0:000> kn10 [Hey, when is that shell dialog going away? Surely it doesn't need to talk to me, does it?]
 # ChildEBP RetAddr  
00 04bbf184 74d62329 ntdll!NtWaitForSingleObject+0xc
01 04bbf1f8 74d62282 KERNELBASE!WaitForSingleObjectEx+0x99
02 04bbf20c 6886ded7 KERNELBASE!WaitForSingleObject+0x12
03 04bbf234 6886e2fc chrome!base::PlatformThread::Join+0x67 [C:\b\c\b\win_clang\src\base\threading\platform_thread_win.cc @ 249] 
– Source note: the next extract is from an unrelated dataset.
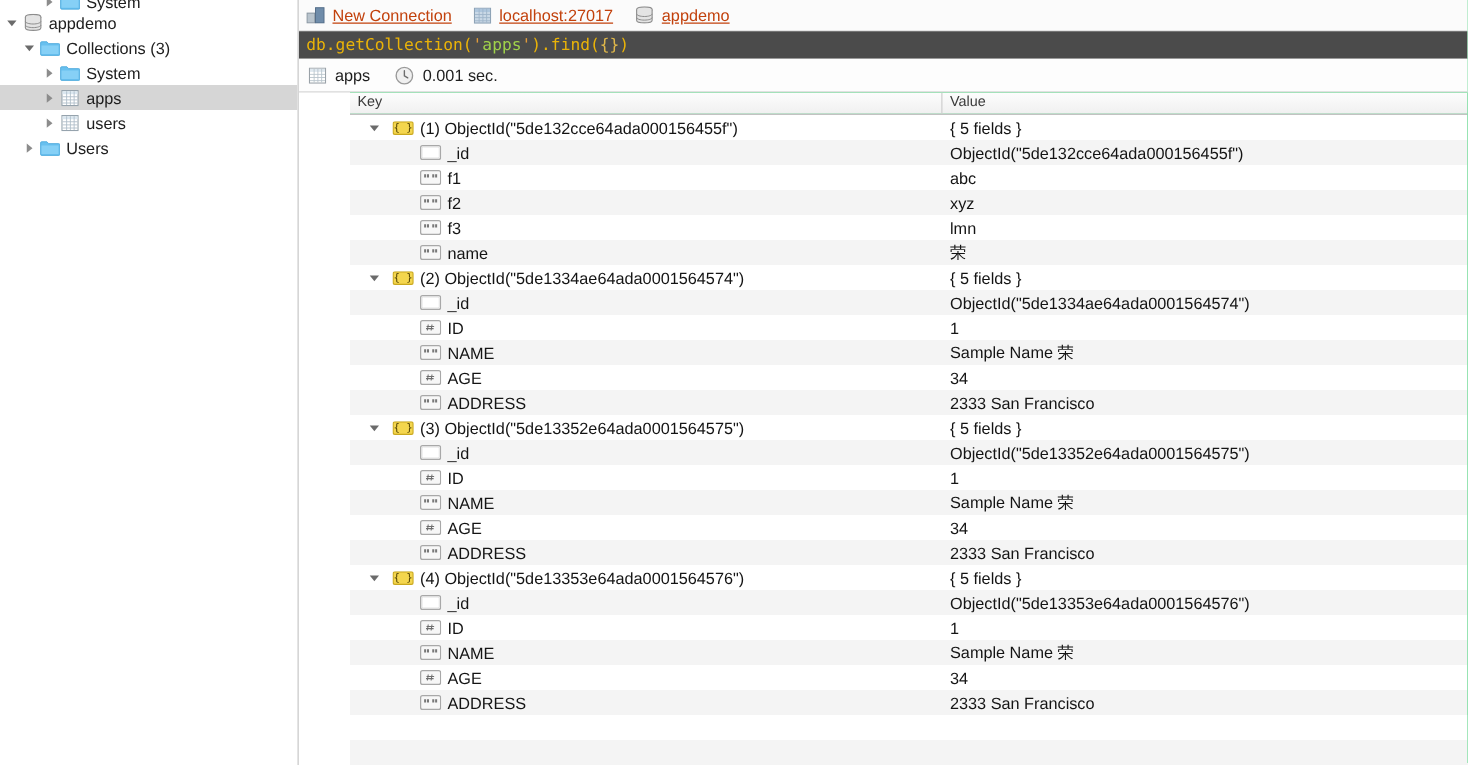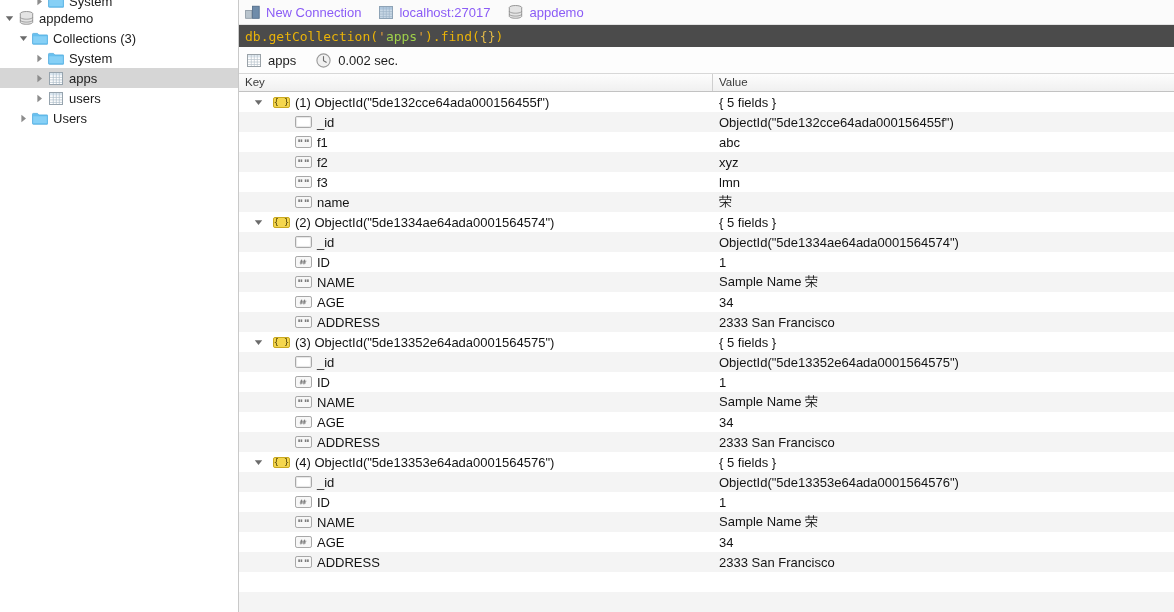"New Connection" .crumbbar { color: #8b5cf6 -> #c2410c; text-decoration: none -> underline }
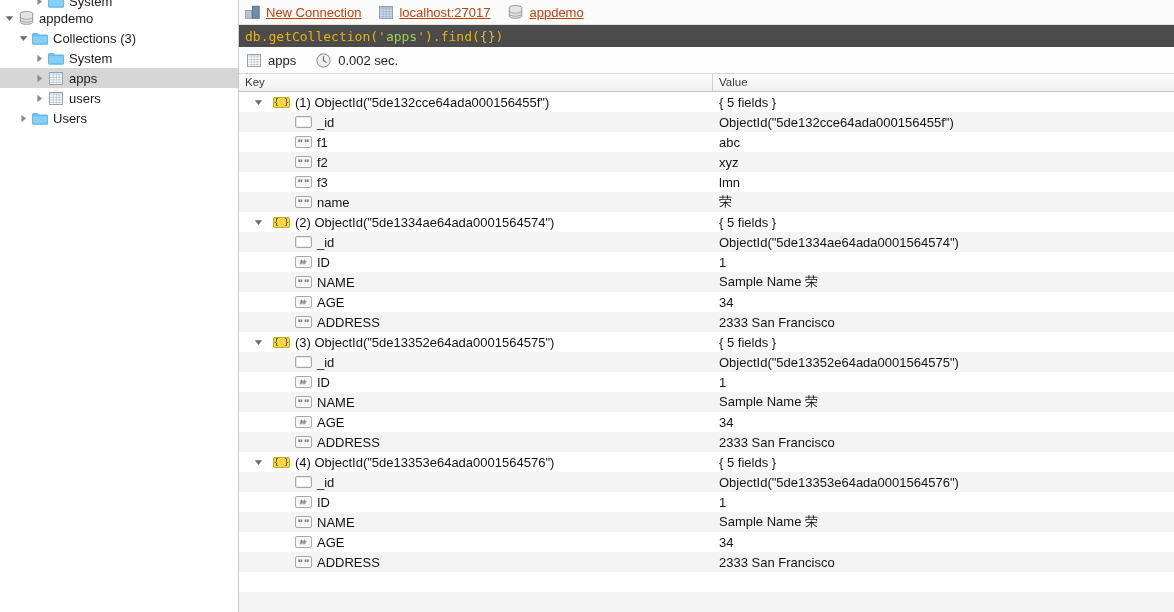"0.002 sec." span { text: 0.002 -> 0.001 }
04 04bbf24c 6886e53b chrome!base::Thread::~Thread+0x2c [C:\b\c\b\win_clang\src\base\threading\thread.cc @ 64] 
05 04bbf258 6926134f chrome!base::Thread::~Thread+0xb [C:\b\c\b\win_clang\src\base\threading\thread.cc @ 63] 
06 04bbf274 68ea81bb chrome!ui::BaseShellDialogImpl::EndRun+0x51 [C:\b\c\b\win_clang\src\ui\shell_dialogs\base_shell_dialog_win.cc @ 53] 
07 04bbf290 68ea8372 chrome!`anonymous namespace'::SelectFileDialogImpl::FileNotSelected+0x29 [C:\b\c\b\win_clang\src\ui\shell_dialogs\select_file_dialog_win.cc @ 513] 

[stability sheriff] Per comment #11 marking as a dup.